Zu deutsch: Mit Fachleuten aus dem Ausland ließe sich der Mangel an Experten verringern. Doch die Hürden für die Einstellung ausländischer IT-Profis sind zu hoch. Erst ab einem Jahresgehalt von 86.400 Euro dürfen Unternehmen hierzulande die Spezialisten ohne Auflagen beschäftigen. Bundeskanzlerin Angela Merkel lehnte es unlängst beim zweiten nationalen IT-Gipfel ab, die Zuwanderungsregeln zu lockern: " Zunächst müssen wir uns der Qualifizierung der heimischen Fachkräfte widmen", sagte sie. Wichtig sei außerdem, vor allem bei jungen Menschen mehr Begeisterung für ITBerufe zu wecken.

Zu schwierig: Doch auch bei den Berufseinsteigern klafft eine große Lücke zwischen Angebot und Nachfrage. So verlassen derzeit nur 14.000 Absolventen jährlich die Universitäten, nötig wären aber mindestens 20.000, um den Bedarf zu decken.
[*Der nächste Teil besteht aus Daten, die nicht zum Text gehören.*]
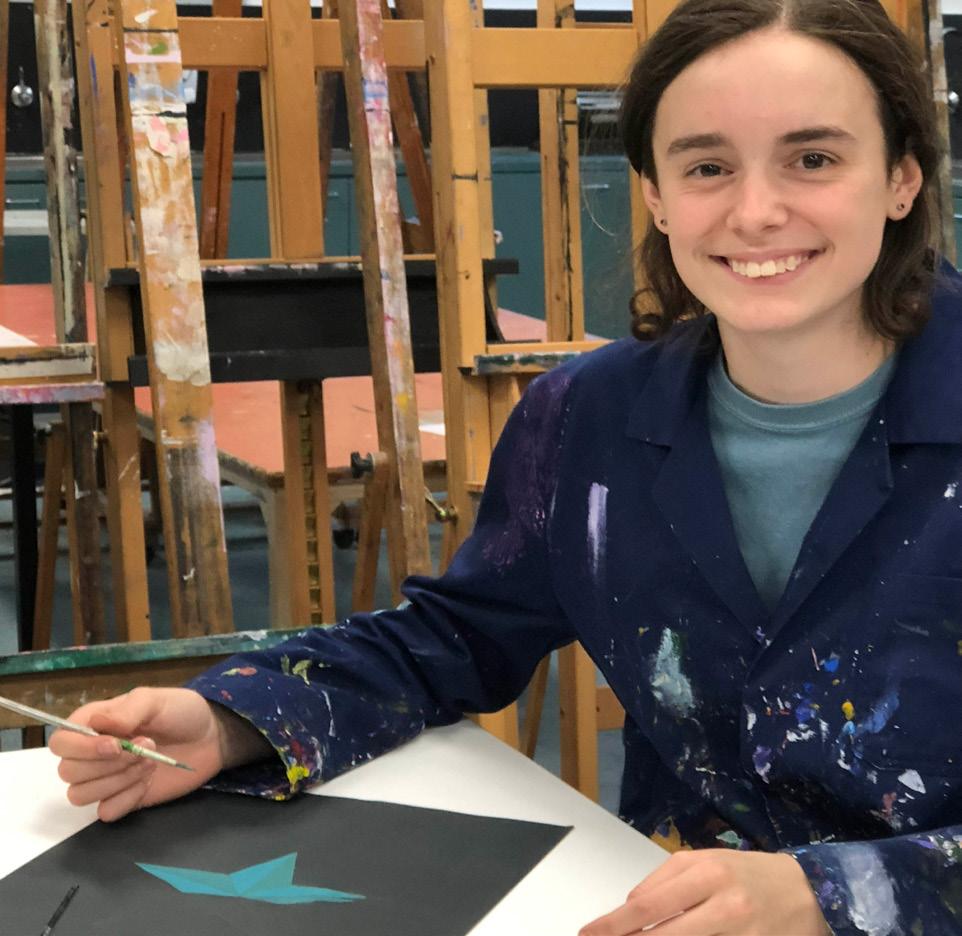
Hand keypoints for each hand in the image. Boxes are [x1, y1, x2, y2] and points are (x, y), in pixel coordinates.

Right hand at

Nach Einschätzung von Bitkom-Präsident August-Wilhelm Scheer müsste die Ausbildung vereinfacht werden; so bricht derzeit jeder Zweite den Studiengang Informatik ab. Der Grund: Die mathematischen Anforderungen seien zu hoch. Scheer fordert eine Abkehr vom bisherigen Ausleseprinzip. Stattdessen soll durch eine bessere Betreuung im Studium die Vielfalt der Begabungen der Studenten mit der Vielfalt der Job-Möglichkeiten in der Branche kombiniert werden.